Last week, the Allahabad High Court cited national interest as the ground for rejection of a petitioner’s plea seeking permission for a students’ protest against the Citizenship Amendment Act.
“It is not in the national interest to give any relief to the petitioner at all. If the petitioner is a citizen of India, he must maintain peace at any cost. We are not inclined to interfere in the matter,” the bench ordered.
The bench refused to go by the assurance of the petitioner that the students’ protest would be peaceful.
In what has now become a worrisome trend with India’s constitutional courts, the bench sided with the police and, therefore, against the rights of the citizens.
The courts have started behaving like the executive, something the framers of the Indian Constitution would have strongly opposed.
And by pitching so-called ‘national interest against citizens’ rights, the court has strengthened an unfortunate and unhealthy binary for Indian democracy.
This is a slippery slope towards the erosion of democracy and hard-fought freedoms. Democracy isn’t just about fighting and winning elections; it’s also about the right to express dissent, to protest, to air grievances as long as it is done in a non-violent way.
There is no room for national security clause to be invoked when it comes to the citizens’ right to protest peacefully – that is, if the judiciary wants to avoid the criticism that it is partisan.
Whose national interest?
The court observation doesn’t say whose definition of national interest it is going by. If one believes the Narendra Modi government, then things have never been better for India.
Why should a high court be worried about the ‘national interest’ taking a hit if some citizens, mostly students, hold a protest demonstration? Shouldn’t the court be more worried about protecting the citizens’ right to protest rather than the possible loss of face of the government? The need for a balance between so-called national interest and civil rights has never been more pronounced as it is right now in India. But the courts, especially the Supreme Court, seems impervious to this.
In recent times, police forces in several states have resorted to violence to break peaceful protests. But the courts have failed to take note.
In the aftermath of the dilution of Article 370 in Kashmir, the Supreme Court did precious little. Even the obiter dictum seems to have been discarded in favour of the government.

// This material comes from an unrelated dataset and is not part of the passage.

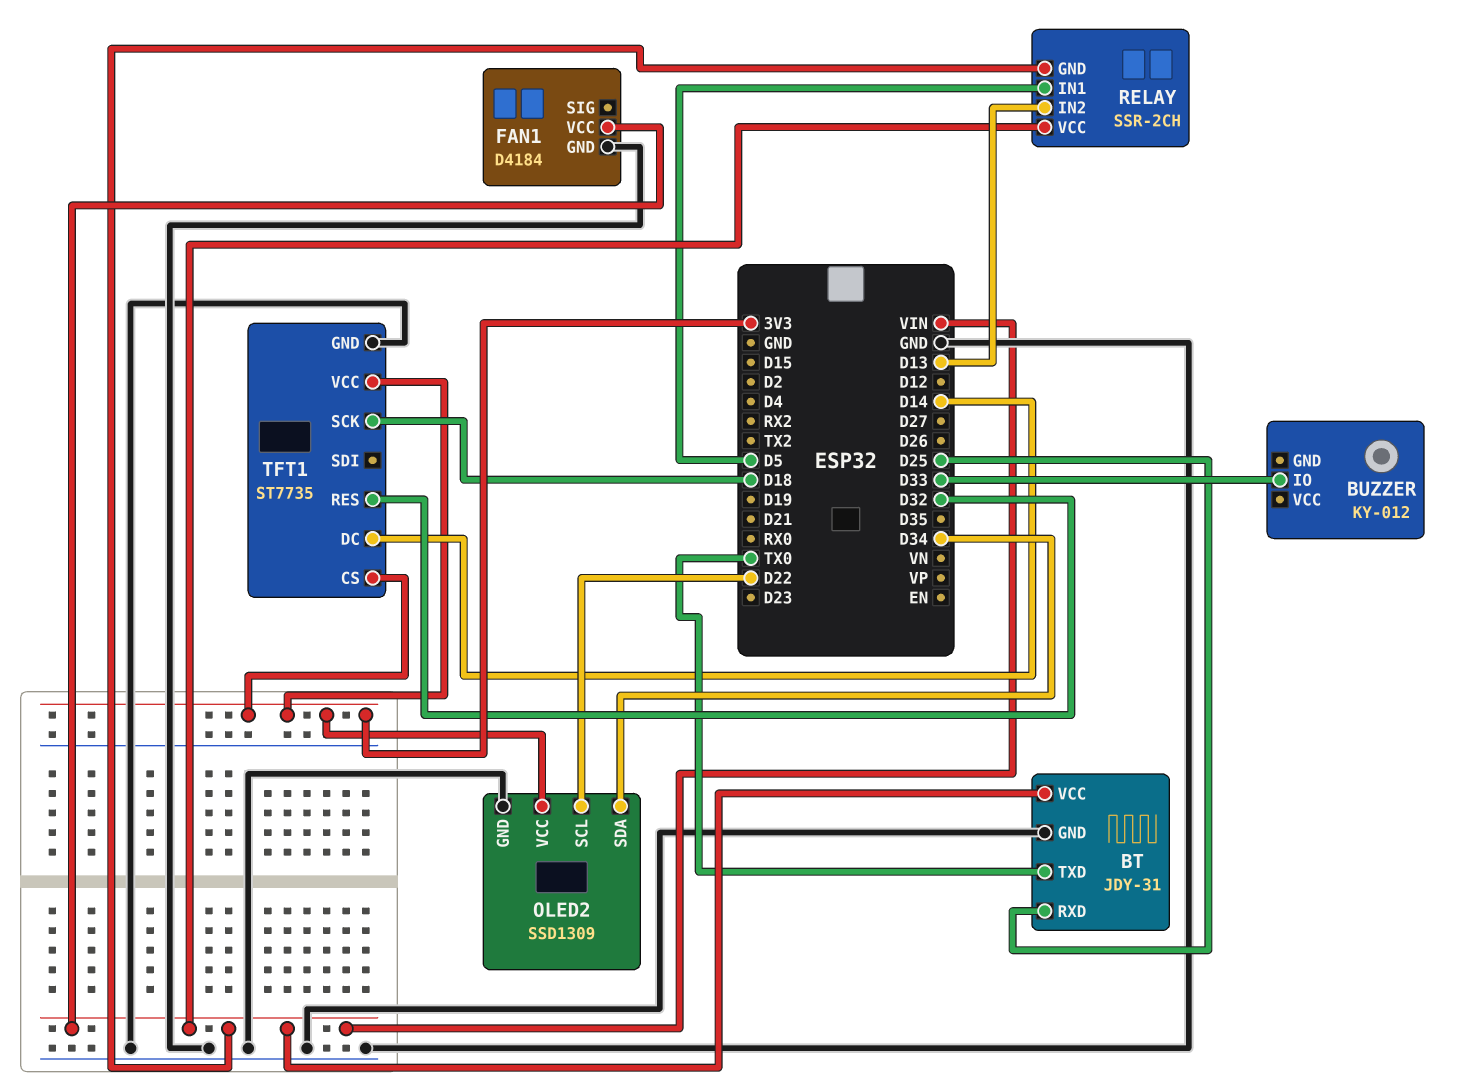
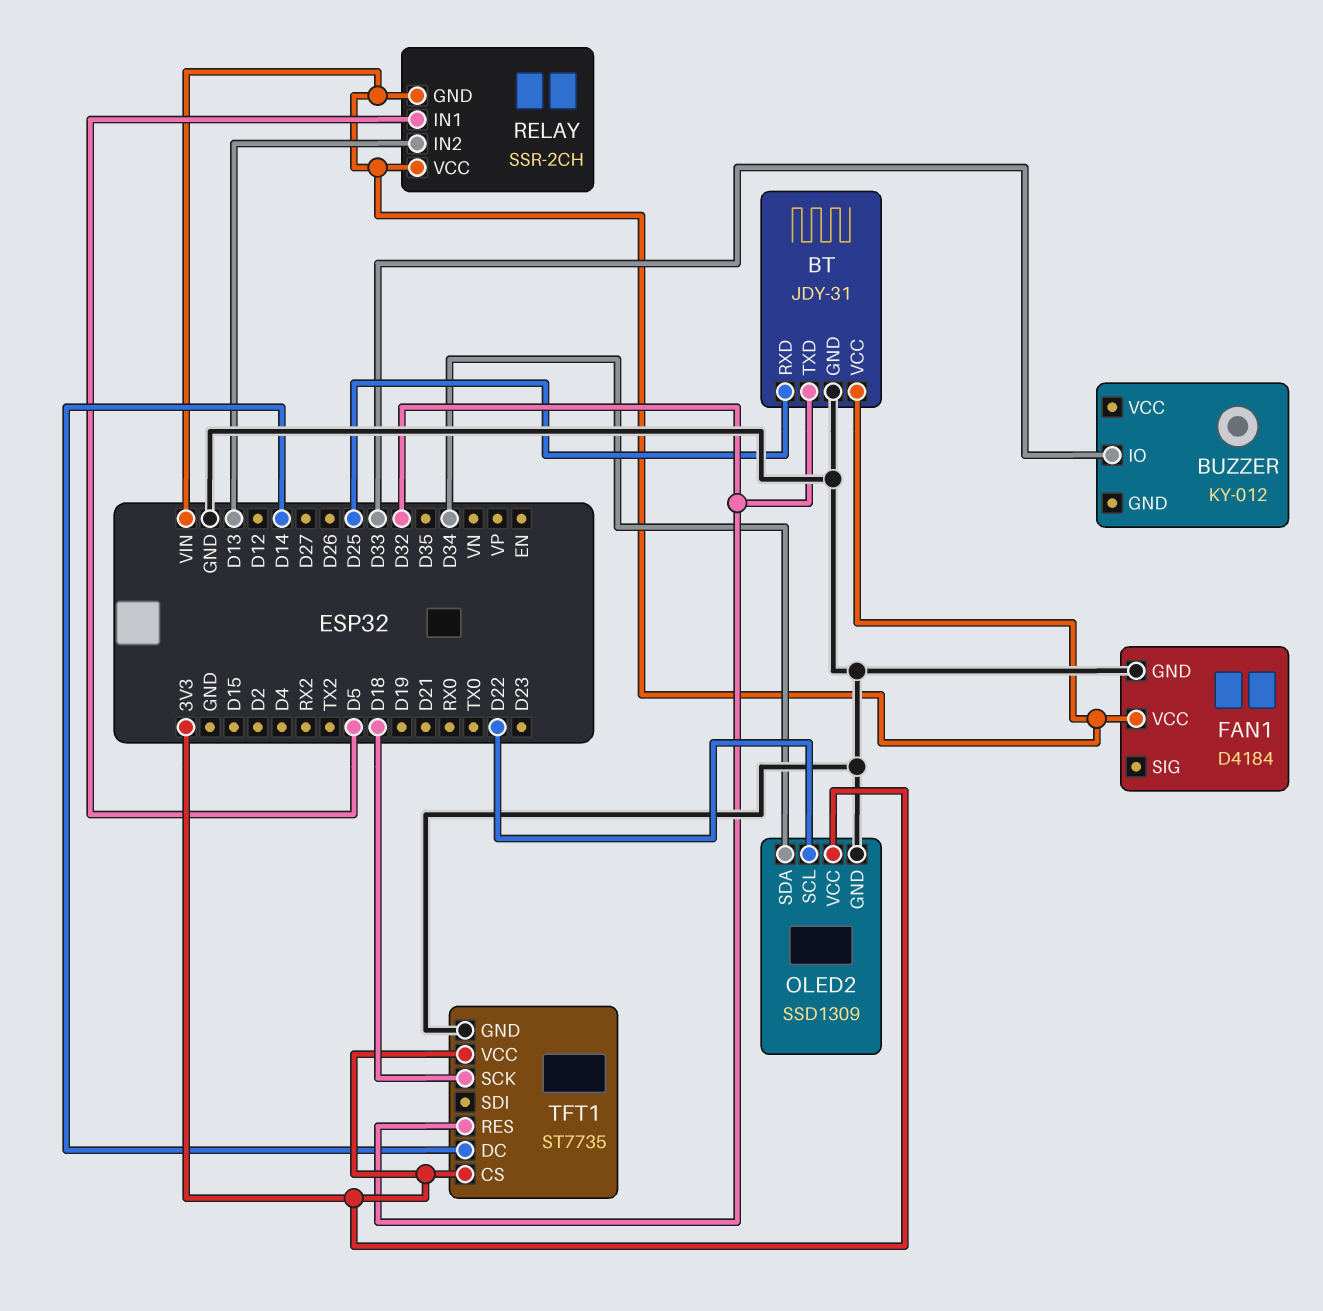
BT pin TXD: TX0 -> D32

How can anyone sitting in the Supreme Court, while favouring restoration of normalcy in the erstwhile state of Jammu and Kashmir, send out a caveat that it must be done in a manner that doesn’t hurt national interest? But now that the court has ensured that national interest won’t be hurt, should it not turn its attention towards the interest of the nationals, many of whom have been locked up for several months on laughable grounds?
Protesters not even entitled to bail
But the bigger problem, one that has long-term consequences, lies in the way the courts have dealt with these so-called “anti-national”.
In case after case, we have seen the scales of justice tilt against those opposed to the Modi government, often on the basis of flimsy evidence. In most instances, the ‘evidence’ was not even shared with the accused and handed over to the bench in sealed covers.
Bhima Koregoan is just one example of this travesty that India’s justice delivery system has become in recent times.
When the state starts using its brute power to crush peaceful anti-government protests, it is often the courts that come to the rescue of the citizens. In the last few years, the opposite seems to have happened in India.
The Supreme Court has often said that bail is the rule, not an exception. But in recent times, the court has chosen to ignore its own words.
In Shakul Hammed versus Superintendent of Police, National Investigation Agency, Kochi, the Madras High Court had noted: “The quality of a nation’s civilisation can be largely measured by the methods it uses in the enforcement of criminal law”. Unfortunately, the courts have largely ignored this.
Since the Modi government seems more inclined to send citizens to jail rather than work to protect their civil liberties, time has come for India’s courts to lay down clear guidelines on the grant of bail.
The author is a senior journalist. Views are personal.